The East African Community Trade Negotiations Act
Section 2 of the East African Trade Negotiations Act No. 6 of 2008 (“the Trade Negotiations Act”) sets out three important objectives concerning trade negotiations by the Partner States; (a) promotion of regional and international trade for the sustainable development of the Partner States, (b) establishment of a mechanism for joint negotiations in bilateral, regional and multilateral trade negotiations, and (c) development of an East African trade regime as per the EAC Treaty and the Customs Union Protocol. Section 3(2) of the Trade Negotiations Act requires that the Partner States shall negotiate as a bloc in all regional and multilateral trade negotiations. The Partner States may establish national negotiations committees to develop national positions on issues for negotiations. The East African Trade Negotiation Commission is then required to develop the East African Common position from the national positions of the Partner States. The conduct of trade negotiations is to be undertaken by the East African Joint Trade Negotiation Commission (Article 12 of the Trade Negotiations Act).
The Partner States were required to integrate their delegations to regional and multilateral trade negotiations into a single East African Delegation within six months from 19 December 2008. There is no publicly available information that the East African Joint Trade Negotiation Commission has been established. Moreover, there is no formal indication that the Partner States have ever adopted the format specified in the East African Trade Negotiations Act in past negotiations.

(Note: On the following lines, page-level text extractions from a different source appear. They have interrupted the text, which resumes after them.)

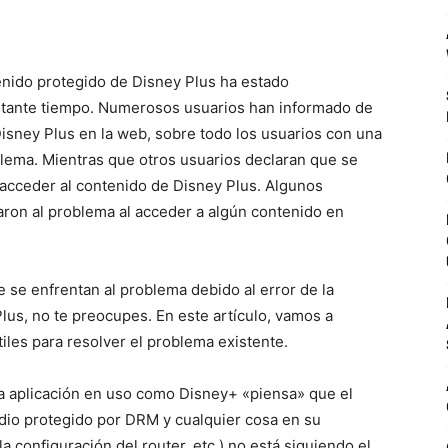
tenido protegido de Disney Plus ha estado
stante tiempo. Numerosos usuarios han informado de
isney Plus en la web, sobre todo los usuarios con una
lema. Mientras que otros usuarios declaran que se
acceder al contenido de Disney Plus. Algunos
ron al problema al acceder a algún contenido en
 se enfrentan al problema debido al error de la
lus, no te preocupes. En este artículo, vamos a
les para resolver el problema existente.
e la aplicación en uso como Disney+ «piensa» que el
io protegido por DRM y cualquier cosa en su
 configuración del router, etc.) no está siguiendo el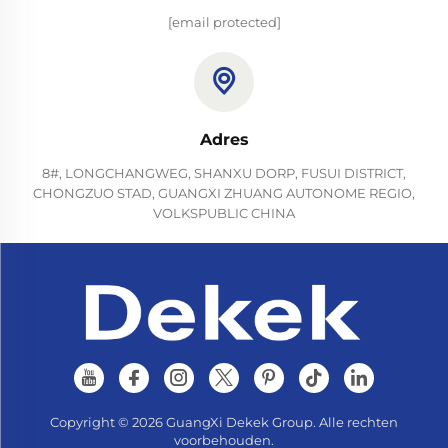
[email protected]
Adres
8#, LONGCHANGWEG, SHANXU DORP, FUSUI DISTRICT,
CHONGZUO STAD, GUANGXI ZHUANG AUTONOME REGIO,
VOLKSPUBLIC CHINA
Copyright © 2026 GuangXi Dekek Group. Alle rechten
voorbehouden.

Protocol on the Establishment of the East African Community Common Market
The Partner States established the EAC Common Market to widen and deepen cooperation amongst themselves in the economic and social fields. Specifically, the Partner States aim to strengthen, coordinate and regulate their economic and trade relations to promote accelerated, harmonious and balanced development. This includes implementation of a common trade policy and co‐ordination of trade relations with third countries (Articles 5(2) (a) and 5(3) (e) of the East African Community Common Market Protocol. The Partner States are required to adopt common principles in relation to tariffs, the conclusion of tariff and trade agreements and uniformity in liberalization measures. The Council is mandated to establish a mechanism for the co‐ordination of trade relations with third parties, including the adoption of common negotiating positions and promotion of joint representation in the negotiations (Article 37(3).
The Protocol on the Establishment of the EAC Common Market reflects the goals and aspirations already set out in the Customs Union Protocol and the Trade Negotiations Act. Likewise, it does not grant the EAC exclusive competence in the listed subject matter.
The EAC’s legal framework does not bestow exclusive competence on the EAC. The deep integration realized so far is a result of strong political goodwill. However, recent developments draining the political goodwill have exposed the EAC’s main weakness - “subtle” shared competence. The shared competence renders the EAC unable to constrain Partner States’ unilateral actions. The fact that Partner States may still legally and validly negotiate trade engagements with third countries threatens to torpedo the viability of deeper integration. The review and amendment of the EAC Treaty and protocols to address these shortcomings are timely.